§ Job
The listing below must be returned in full and unchanged, without the images it carries.

§ Records
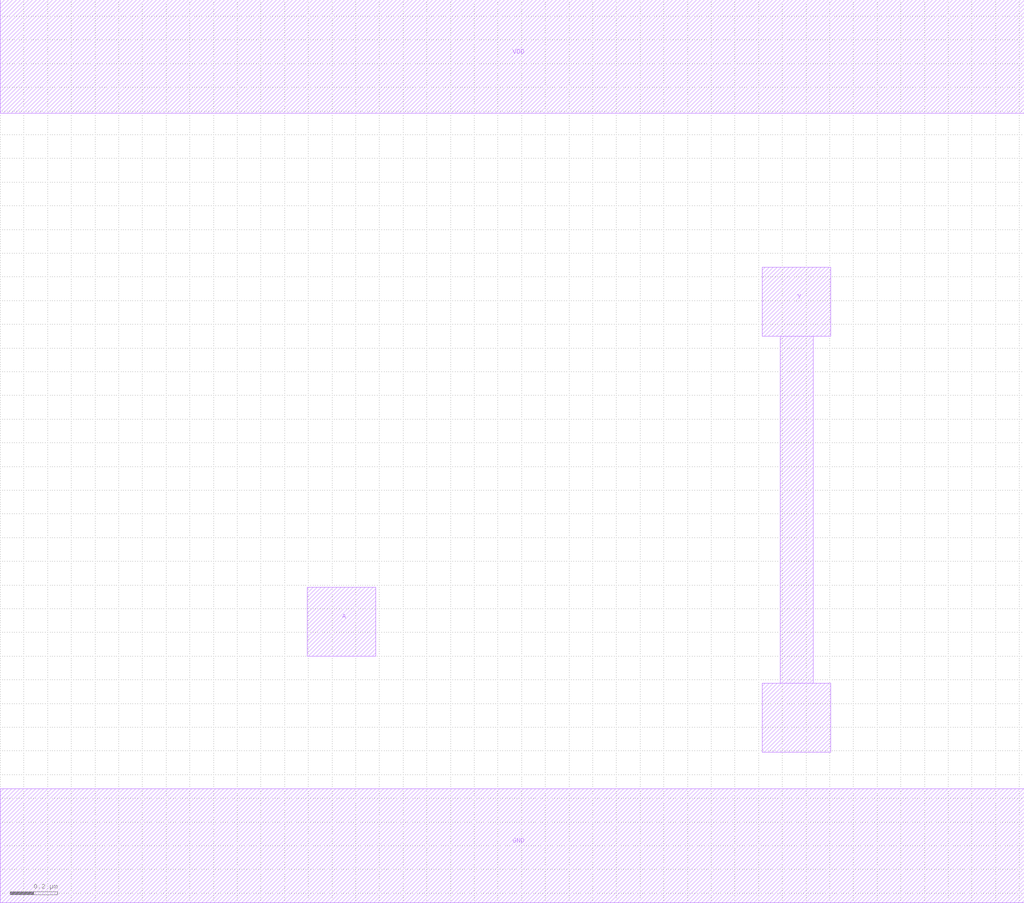
<source format=lef>
MACRO BUFX2
 CLASS CORE ;
 FOREIGN BUFX2 0 0 ;
 ORIGIN 0 0 ;
 SYMMETRY X Y R90 ;
 SITE CORE ;
  PIN VDD
   DIRECTION INOUT ;
   USE SIGNAL ;
   SHAPE ABUTMENT ;
    PORT
     CLASS CORE ;
       LAYER metal2 ;
        RECT 0.00000000 3.09000000 4.32000000 3.57000000 ;
    END
  END VDD

  PIN GND
   DIRECTION INOUT ;
   USE SIGNAL ;
   SHAPE ABUTMENT ;
    PORT
     CLASS CORE ;
       LAYER metal2 ;
        RECT 0.00000000 -0.24000000 4.32000000 0.24000000 ;
    END
  END GND

  PIN Y
   DIRECTION INOUT ;
   USE SIGNAL ;
   SHAPE ABUTMENT ;
    PORT
     CLASS CORE ;
       LAYER metal2 ;
        RECT 3.21500000 0.39500000 3.50500000 0.68500000 ;
        RECT 3.29000000 0.68500000 3.43000000 2.15000000 ;
        RECT 3.21500000 2.15000000 3.50500000 2.44000000 ;
    END
  END Y

  PIN A
   DIRECTION INOUT ;
   USE SIGNAL ;
   SHAPE ABUTMENT ;
    PORT
     CLASS CORE ;
       LAYER metal2 ;
        RECT 1.29500000 0.80000000 1.58500000 1.09000000 ;
    END
  END A


END BUFX2

</source>
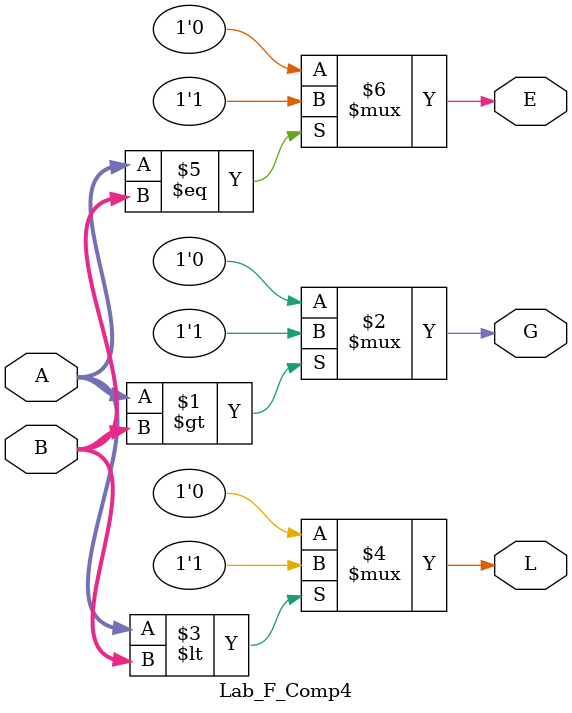
<source format=v>
`timescale 1ns / 1ps
module Lab_F_Comp4(A,B,G,E,L);

    input [3:0] A;
    input [3:0] B;
    output G;
    output E;
    output L;
	 
assign G = (A>B) ? 1'b1:1'b0;
assign L = (A<B) ? 1'b1:1'b0;
assign E = (A==B) ? 1'b1:1'b0;

endmodule

</source>
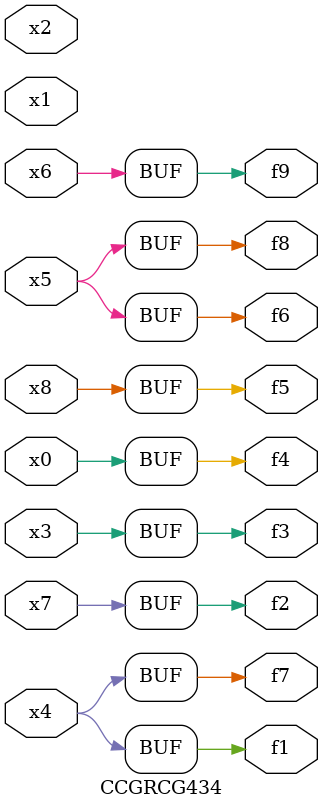
<source format=v>
module CCGRCG434(
	input x0, x1, x2, x3, x4, x5, x6, x7, x8,
	output f1, f2, f3, f4, f5, f6, f7, f8, f9
);
	assign f1 = x4;
	assign f2 = x7;
	assign f3 = x3;
	assign f4 = x0;
	assign f5 = x8;
	assign f6 = x5;
	assign f7 = x4;
	assign f8 = x5;
	assign f9 = x6;
endmodule

</source>
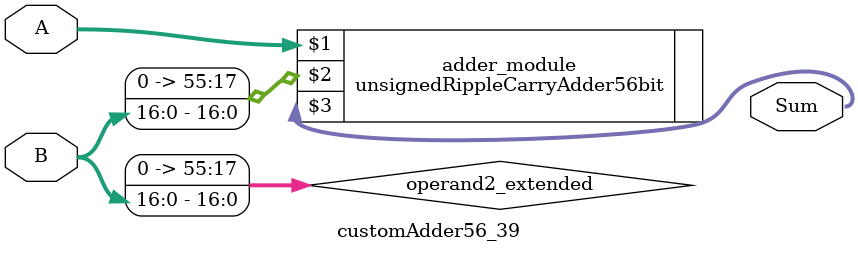
<source format=v>
module customAdder56_39(
                        input [55 : 0] A,
                        input [16 : 0] B,
                        
                        output [56 : 0] Sum
                );

        wire [55 : 0] operand2_extended;
        
        assign operand2_extended =  {39'b0, B};
        
        unsignedRippleCarryAdder56bit adder_module(
            A,
            operand2_extended,
            Sum
        );
        
        endmodule
        
</source>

§ Written solution
<source format=lef>
MACRO BUFX2
 CLASS CORE ;
 FOREIGN BUFX2 0 0 ;
 ORIGIN 0 0 ;
 SYMMETRY X Y R90 ;
 SITE CORE ;
  PIN VDD
   DIRECTION INOUT ;
   USE SIGNAL ;
   SHAPE ABUTMENT ;
    PORT
     CLASS CORE ;
       LAYER metal2 ;
        RECT 0.00000000 3.09000000 4.32000000 3.57000000 ;
    END
  END VDD

  PIN GND
   DIRECTION INOUT ;
   USE SIGNAL ;
   SHAPE ABUTMENT ;
    PORT
     CLASS CORE ;
       LAYER metal2 ;
        RECT 0.00000000 -0.24000000 4.32000000 0.24000000 ;
    END
  END GND

  PIN Y
   DIRECTION INOUT ;
   USE SIGNAL ;
   SHAPE ABUTMENT ;
    PORT
     CLASS CORE ;
       LAYER metal2 ;
        RECT 3.21500000 0.39500000 3.50500000 0.68500000 ;
        RECT 3.29000000 0.68500000 3.43000000 2.15000000 ;
        RECT 3.21500000 2.15000000 3.50500000 2.44000000 ;
    END
  END Y

  PIN A
   DIRECTION INOUT ;
   USE SIGNAL ;
   SHAPE ABUTMENT ;
    PORT
     CLASS CORE ;
       LAYER metal2 ;
        RECT 1.29500000 0.80000000 1.58500000 1.09000000 ;
    END
  END A


END BUFX2

</source>
<source format=v>
`timescale 1ns / 1ps
module Lab_F_Comp4(A,B,G,E,L);

    input [3:0] A;
    input [3:0] B;
    output G;
    output E;
    output L;
	 
assign G = (A>B) ? 1'b1:1'b0;
assign L = (A<B) ? 1'b1:1'b0;
assign E = (A==B) ? 1'b1:1'b0;

endmodule

</source>
<source format=v>
module CCGRCG434(
	input x0, x1, x2, x3, x4, x5, x6, x7, x8,
	output f1, f2, f3, f4, f5, f6, f7, f8, f9
);
	assign f1 = x4;
	assign f2 = x7;
	assign f3 = x3;
	assign f4 = x0;
	assign f5 = x8;
	assign f6 = x5;
	assign f7 = x4;
	assign f8 = x5;
	assign f9 = x6;
endmodule

</source>
<source format=v>
module customAdder56_39(
                        input [55 : 0] A,
                        input [16 : 0] B,
                        
                        output [56 : 0] Sum
                );

        wire [55 : 0] operand2_extended;
        
        assign operand2_extended =  {39'b0, B};
        
        unsignedRippleCarryAdder56bit adder_module(
            A,
            operand2_extended,
            Sum
        );
        
        endmodule
        
</source>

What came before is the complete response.